The broadloom-leftover play

If you are recarpeting any nearby room and have 30 to 60 sq ft of leftover broadloom that would otherwise be off-cut waste, that is enough material for a 12 to 15 step runner with a comfortable margin. The economics are striking. A standard broadloom-cut nylon runner with binding costs $700 to $1,400 in material and binding; using leftover broadloom drops that to $100 to $250 (binding only). On the same staircase, total installed cost drops from $850 to $1,650 down to $400 to $950 when leftover broadloom is used. Ask the installer to plan for this at the original carpet ordering stage; an extra 60 sq ft of waste is far cheaper than buying a separate runner.

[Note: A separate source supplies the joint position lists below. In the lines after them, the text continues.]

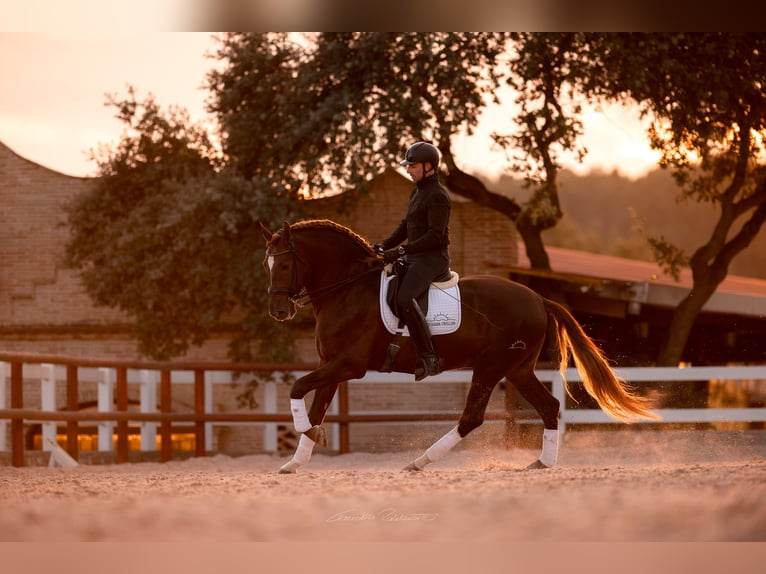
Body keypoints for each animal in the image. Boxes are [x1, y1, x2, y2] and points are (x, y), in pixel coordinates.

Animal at [260, 218, 656, 474]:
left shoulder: (349, 365)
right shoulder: (332, 365)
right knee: (549, 406)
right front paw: (296, 459)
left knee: (473, 417)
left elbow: (297, 388)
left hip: (491, 367)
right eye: (267, 264)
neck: (347, 289)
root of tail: (537, 298)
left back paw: (420, 461)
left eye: (284, 265)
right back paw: (542, 463)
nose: (278, 311)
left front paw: (306, 435)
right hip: (517, 369)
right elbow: (315, 406)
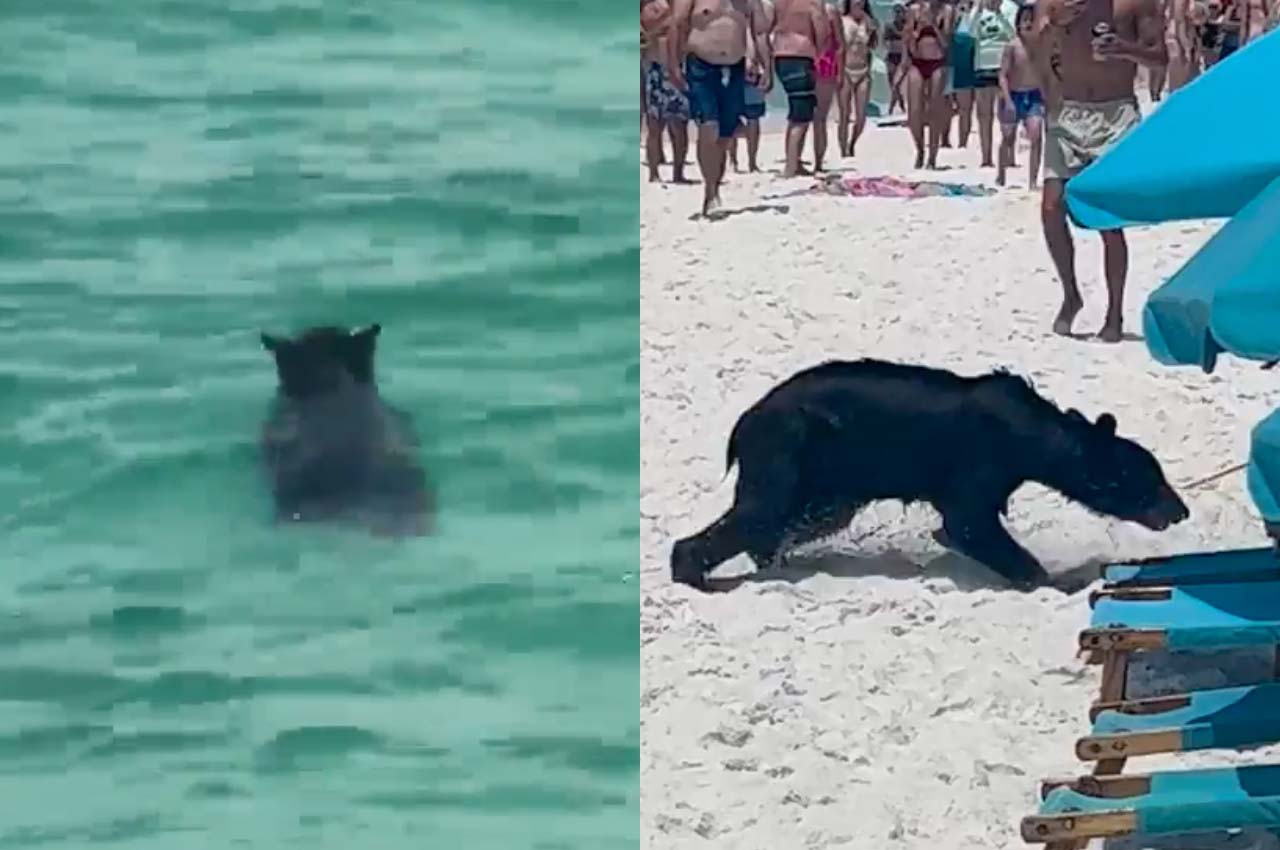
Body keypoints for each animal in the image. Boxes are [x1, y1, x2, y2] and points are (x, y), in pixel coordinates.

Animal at [670, 358, 1187, 591]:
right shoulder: (980, 461)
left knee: (794, 520)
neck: (1031, 435)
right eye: (1148, 479)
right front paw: (1053, 581)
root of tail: (744, 423)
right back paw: (693, 570)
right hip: (786, 450)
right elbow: (967, 523)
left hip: (825, 475)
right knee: (760, 514)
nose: (1180, 510)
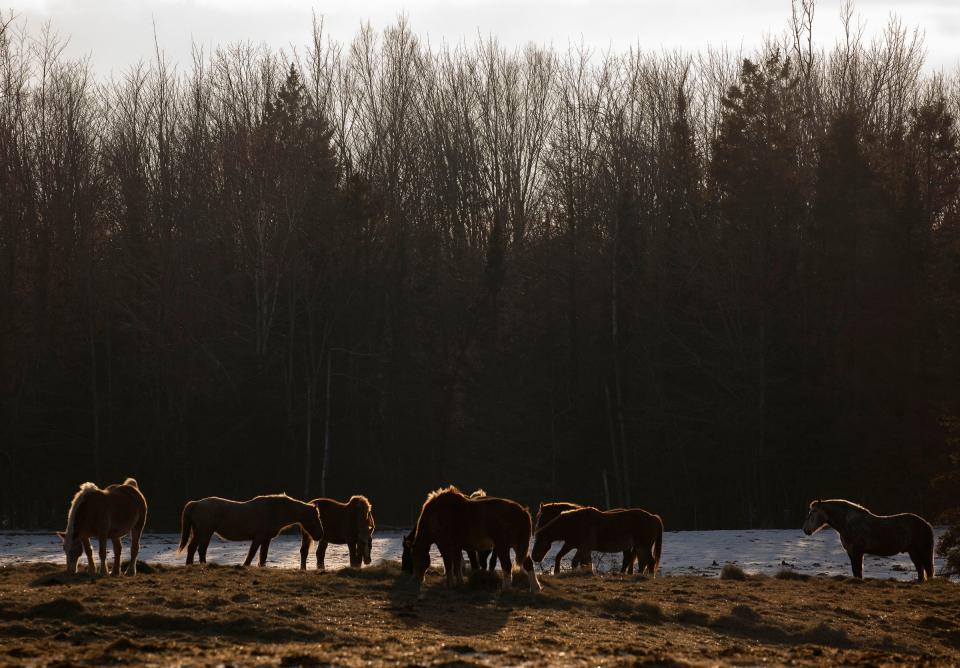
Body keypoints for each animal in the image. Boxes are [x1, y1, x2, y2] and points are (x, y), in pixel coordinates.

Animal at [179, 494, 326, 568]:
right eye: (315, 518)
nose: (320, 535)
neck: (274, 510)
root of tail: (196, 503)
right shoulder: (259, 537)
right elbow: (252, 553)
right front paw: (246, 565)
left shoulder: (266, 539)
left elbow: (263, 556)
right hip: (203, 533)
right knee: (193, 548)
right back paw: (190, 565)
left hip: (205, 534)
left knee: (200, 550)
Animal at [410, 486, 544, 596]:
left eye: (415, 558)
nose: (417, 579)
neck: (437, 514)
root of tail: (522, 511)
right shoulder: (456, 547)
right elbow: (457, 565)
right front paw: (459, 583)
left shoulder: (444, 545)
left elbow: (449, 565)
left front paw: (450, 584)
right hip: (518, 545)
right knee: (528, 564)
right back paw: (535, 588)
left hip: (503, 546)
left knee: (507, 566)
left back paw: (506, 589)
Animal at [528, 506, 664, 576]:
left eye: (540, 540)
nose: (534, 557)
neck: (575, 523)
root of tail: (653, 517)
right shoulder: (572, 544)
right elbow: (560, 557)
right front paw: (557, 571)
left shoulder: (584, 547)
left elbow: (575, 562)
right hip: (640, 547)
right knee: (642, 562)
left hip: (644, 546)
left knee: (650, 562)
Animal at [800, 496, 932, 580]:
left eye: (812, 513)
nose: (805, 530)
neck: (848, 523)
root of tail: (925, 523)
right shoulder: (851, 552)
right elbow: (855, 571)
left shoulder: (857, 551)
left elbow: (858, 570)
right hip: (913, 552)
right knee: (921, 571)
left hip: (922, 552)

The matching aesthetic is also strong: the runner flows visually from the broadloom in the adjacent room, which is design-magazine-favourite look anyway.

The runner stacking move: if you have any carpet job planned in a room adjacent to the staircase, add 60 sq ft to the broadloom order and ask for the runner to be cut from the same broadloom on the same install day. The combined labour is incremental, the material is free, and the result is one matching aesthetic.

Frequently asked

A 12 to 15 step staircase runner installation runs $400 to $1,500 all-in, depending on runner material, width, and finish method. Pre-made runner cut to length is the cheapest at $25 to $55 per step including labour. Custom-cut from broadloom is $40 to $100 per step. Wool runners with brass rods are $80 to $180 per step. A 14-step staircase therefore spans $560 (pre-made polypropylene) to $2,520 (wool with rods).